Throughout the opera, the supernatural elements are musically encoded by the use of ostinato devices, and the fairies live in a sound world of bright instrumental colors. “They are portrayed by children’s voices, showcasing Britten’s ever-present concern with the theme of purity, often raw and strident, with accompaniment of harps, harpsichord, celesta, vibraphone, glockenspiel, and other percussions.” On the other hand, Oberon, the king of the fairies is musically portrayed as a jealous and sinister tyrant. His music references the brilliance and drama of Baroque opera, but even more ingeniously, his role is written for a countertenor! As such, he perfectly blends with Tytania’s brilliant coloratura soprano. And then there is Puck, the head fairy. Britten regarded him as “absolutely amoral and yet innocent,” and decided to make him a speaking part, rhythmically notated.
Benjamin Britten: Midsummer Night’s Dream, “I know a bank”
Britten reserves his most romantic musical style for the amorous affairs of human lovers. Warm strings and gentle winds characterize the pairs of lovers, and their jealous anguish is hauntingly expressed in increasingly chromatic musical lines. However, when they are under Puck’s misdirected spell, “Britten subtly alters and intensifies the contours of their vocal lines, culminating in the women’s quarrel.” Eventually, and after a haunting horn call, the lovers’ reconciliation is scored in a simple and ecstatic, yet highly effective, vocal quartet.

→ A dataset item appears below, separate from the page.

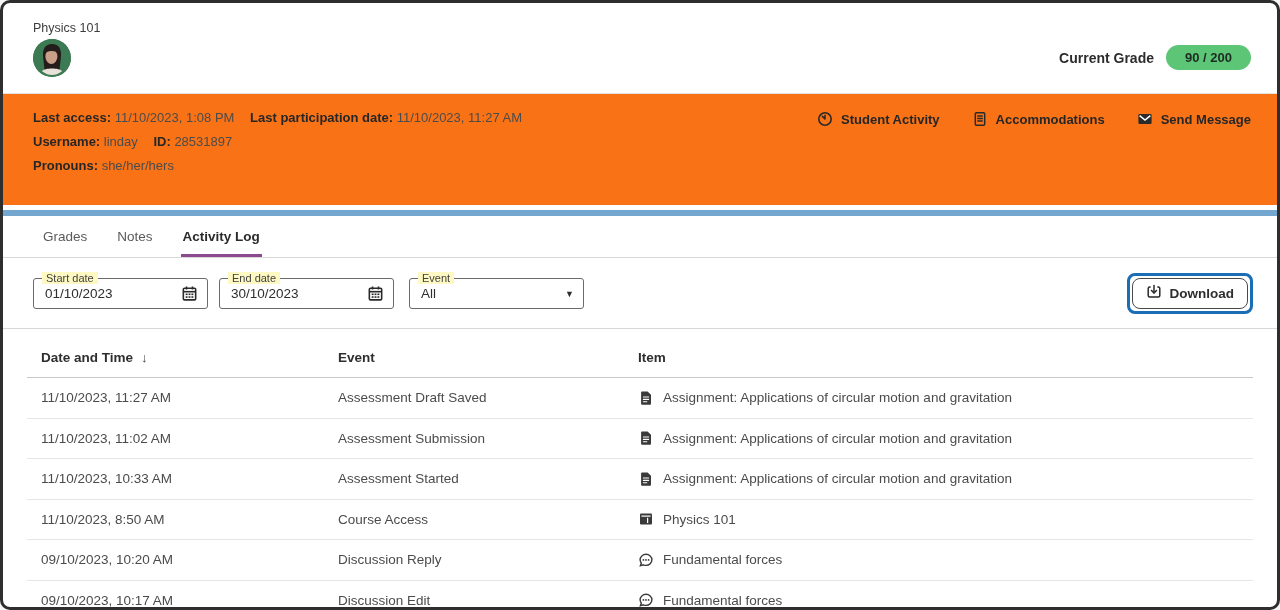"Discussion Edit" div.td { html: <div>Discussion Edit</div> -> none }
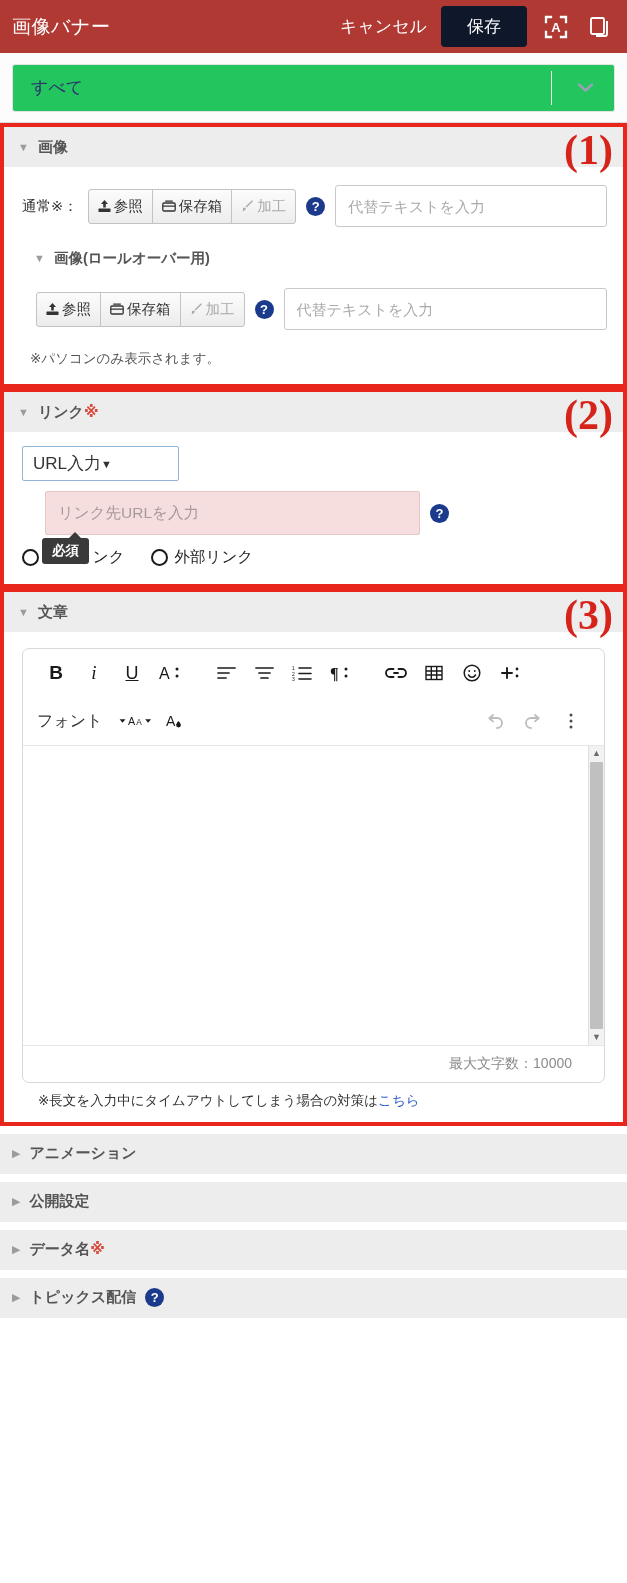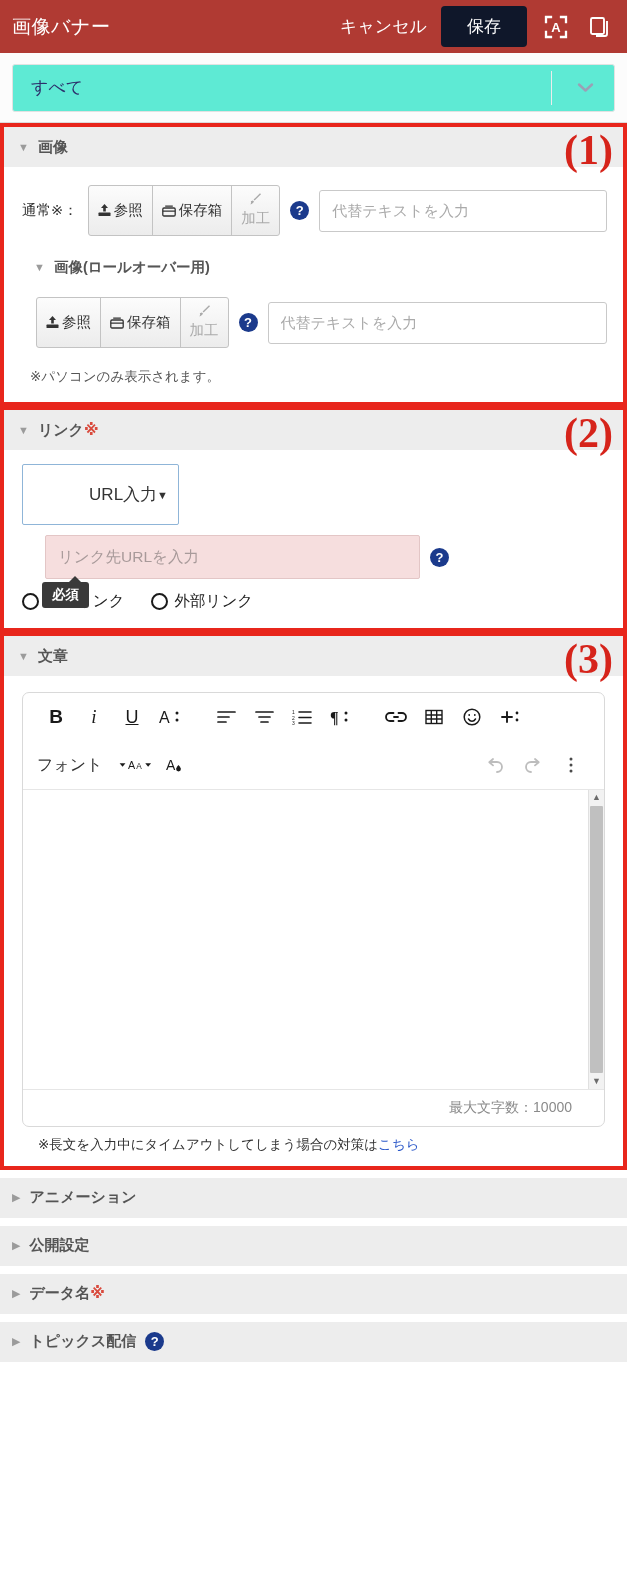"すべて" .all-select { background: #5eead4 -> #22c55e }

Musically, the rustics inhabit the world of low woodwind and brass instruments, and Britten even parodies the operatic styles of Rossini, Donizetti, and early Verdi. And when the character of Snout emulates 20th century “Sprechgesang,” Hippolyta curtly comments, “This is the silliest stuff that ever I heard.” On the simplest level, Britten’s setting of MSND provides an evening of sheer enchantment and entertainment as a traditional fairytale with plenty of comedy. However, it is also a psychological case study, in which purity, innocence, madness, and cruelty are played against each other with riveting effect. MSND quickly became part of the international repertory. It still ranks, as “one of the most successful operatic adaptations of a Shakespeare play, and it is possibly the most enchanting of all Britten’s operas.” Above all, it should be considered a work of the highest imaginative order.